The jury was improperly instructed with their judgement of discretion to treat the omission of lights either as innocent or as culpable. A defendant who travels without lights is not to pay damages for his fault unless the absence of lights is the cause of the disaster. To say that conduct is negligence is not to say that it is always contributory negligence. “Proof of negligence in the air, so to speak, will not do” To impose liability there still must be a showing of cause, proximate cause and damages. The failure of Plaintiff’s husband to use his headlights in accordance with the law is negligent conduct. The jurors have no discretion to treat such negligence differently or to ignore it. But at the same time, there must still be a showing of the other elements of proof related to negligence to hold Defendant liable. “Is there a causal connection between the negligence and the injury?” Here, on the undisputed facts, lack of vision, whether excusable or not, was the cause of the disaster. The defendant may have been negligent in swerving from the centre of the road, but he did not run into the buggy purposely, nor was he driving while intoxicated. The collision was due to his failure to see at a time when sight should have

been aroused and guided by the statutory warnings.

DISSENT ON MATTER OF FACT:

The defendant was approaching with a very high-speed rate. No causal connection between the collision and the absence of light on the buggy. Had the defendant been upon his right side of the road, the accident

would not have happened, and the lack of vision would not be material. Even if the absence of light on the buggy did contribute to the collision, such contributory negligence was not the proximate but a remote contributory cause of the injury.

RELATED PROVISION:

  • The doctrine of negligence per se: “violation of statute is negligence per se”. In an opinion written by Benjamin N. Cardozo, the New York Court of Appeals affirmed the Appellate Division’s ruling that the trial judge’s jury instruction was erroneous. The trial judge had instructed the jury to consider the plaintiff’s statutory violation when determining whether the plaintiff was contributorily negligent. The Court of Appeals held that the question of contributory negligence should not have been submitted to the jury. The plaintiff’s violation of the statute was not mere evidence of negligence to be considered by the fact-finder; it was negligence as a matter of law.
  • The doctrine of contributory negligence: “if plaintiff’s negligence was a cause of the injury, she is barred from claiming recovery”.  The statute requiring highway travellers to have headlights codified the common law duty of one highway traveller to another.
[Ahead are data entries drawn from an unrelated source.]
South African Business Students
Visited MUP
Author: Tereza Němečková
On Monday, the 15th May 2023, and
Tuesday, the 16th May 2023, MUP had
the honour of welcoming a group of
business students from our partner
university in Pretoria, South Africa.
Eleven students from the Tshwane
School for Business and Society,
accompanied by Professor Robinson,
In failing to have headlights on his buggy, the plaintiff’s intestate breached a duty of care to other highway travellers. the Court of Appeals found the plaintiff’s traveling without lights an hour after sundown to be prima facie sufficient evidence of negligence contributing to the accident.

CONCLUSION:

 In this above case, we have an instance of the admitted violation of a statute intended for the protection of travellers on the highway, of whom the defendant at the time was one. Yet the jury was instructed in effect that they were at liberty in their discretion to treat the omission of lights either as innocent or as culpable. Jurors have no dispensing power by which they may relax the duty that one traveller on the highway owes under the statute to another. It is an error to tell them that they have. The omission of these lights was wrong, and being wholly unexcused was also a negligent wrong. The jury is the trier of facts. Plaintiff wrongfully violated a statute intended for the protection of Defendant. Plaintiff is negligent per se. The only thing left to determine is causation and injury. If Plaintiff’s failure to light the buggy was the cause of the accident, then it is contributory negligence.